The rest of the picture is for improve the ripple rejection near the op-amp IC. This is quite difficult to follow and not recommended for a beginner. Thus, avoiding this step will also not make any difference for curing the hum problem as mentioned above.
Hello Orronoco, i follow your instructions and install a capacitor as show on the fourth picture. I can't find the exact same capcitor you're using but someone recommed me to use this instead: https://www.amazon.com/Pics-033uf-100v-Capacitors-Guitar/dp/B00P6SB3JI , but the problem still persist, i'm using the wrong piece?
DeleteHalo, sorry for my late reply. The cap you mentioned above can be use for this application. But if the problem still occur, you should double check on whrer the point you solder the cap. Also make sure the DC connector is firmly attach.
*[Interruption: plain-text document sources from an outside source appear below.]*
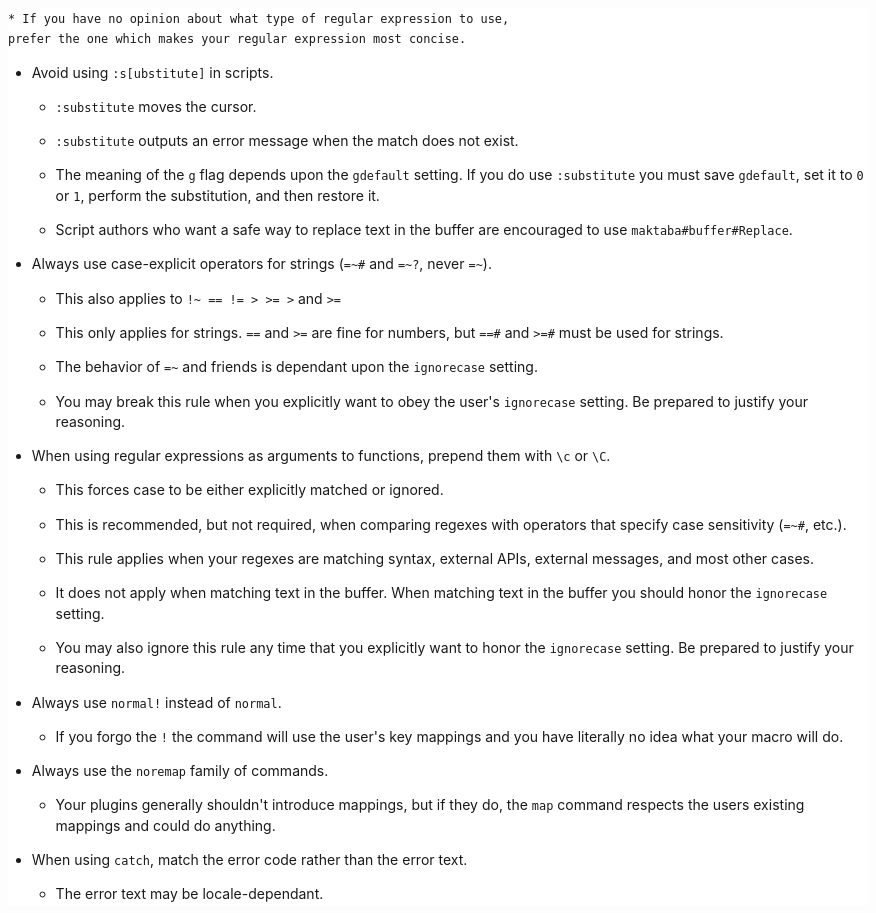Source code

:     * If you have no opinion about what type of regular expression to use,
    prefer the one which makes your regular expression most concise.

  * Avoid using `:s[ubstitute]` in scripts.

    * `:substitute` moves the cursor.

    * `:substitute` outputs an error message when the match does not exist.

    * The meaning of the `g` flag depends upon the `gdefault` setting.
    If you do use `:substitute` you must save `gdefault`, set it to `0`
    or `1`, perform the substitution, and then restore it.

    * Script authors who want a safe way to replace text in the buffer are
    encouraged to use `maktaba#buffer#Replace`.

  * Always use case-explicit operators for strings (`=~#` and `=~?`, never
  `=~`).

    * This also applies to `!~ == != > >= >` and `>=`

    * This only applies for strings. `==` and `>=` are fine for numbers, but
    `==#` and `>=#` must be used for strings.

    * The behavior of `=~` and friends is dependant upon the `ignorecase`
    setting.

    * You may break this rule when you explicitly want to obey the user's
    `ignorecase` setting. Be prepared to justify your reasoning.

  * When using regular expressions as arguments to functions, prepend them
  with `\c` or `\C`.

    * This forces case to be either explicitly matched or ignored.

    * This is recommended, but not required, when comparing regexes with
    operators that specify case sensitivity (`=~#`, etc.).

    * This rule applies when your regexes are matching syntax, external APIs,
    external messages, and most other cases.

    * It does not apply when matching text in the buffer. When matching text
    in the buffer you should honor the `ignorecase` setting.

    * You may also ignore this rule any time that you explicitly want to honor
    the `ignorecase` setting. Be prepared to justify your reasoning.

  * Always use `normal!` instead of `normal`.

    * If you forgo the `!` the command will use the user's key mappings and
    you have literally no idea what your macro will do.

  * Always use the `noremap` family of commands.

    * Your plugins generally shouldn't introduce mappings, but if they do, the
    `map` command respects the users existing mappings and could do anything.

  * When using `catch`, match the error code rather than the error text.

    * The error text may be locale-dependant.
DeleteHi, i followed step by step this guide, first i soldered a 100nf on the input but still humming like it always did. Then y added nichicon's fine gold on both op, nothing about the humm changed. So, i did a simple try playing soft music, where i can hear the humming and without turning off the magni i unplugged it, so the music still sound untill there is residual energy into the unit but unplugged from the wall... NO HUM doing that, it magically dissapeared. My temporal conclusion is that the PSU is a shit, no Schiit. Some day i will try finding an AC psu with the requiered 14v... Any with more quality maybe.
ReplyDeleteAt last, i might say that my psu is australian type plug, 230/240v 50hz input // output 14VAC 1500ma. 21VA. is made in china by xing yuan electronics; it came with my magni. Im from argentina / here we use 220v-50hz.
Great to hear that. Building a linear power supply using toroidal transformer and regulator LT1084CP is a nice option tho. Then hard wire directly to the DC input socket would be a hassle free for a life time.
ReplyDeleteI had similar issue with a Mani 1 and fixed my issue with no soldering. First, measure your incoming AC voltage. Chances are it is near 125V, like mine. If so, get a 14V AC adapter.
ReplyDeleteBasically what is happening is that the regulators take the incoming voltage and double if not triple it and if you have too much incoming voltage it distorts the circuit because those regulators were never meant to go beyond the voltages they are outputting.
If you had a variac, you can also plug in your 16V AC adapter and lower the voltage and hear the hum go away as you get closer to 120V power.
The other fix is to actually change the voltage of the regulators to reduce them a little, but that requires some SMD soldering and some math to get the right voltage and what not. Easier to just to buy a 14V 1A AC wall wart and this still keeps things in good regulated voltages for the amp.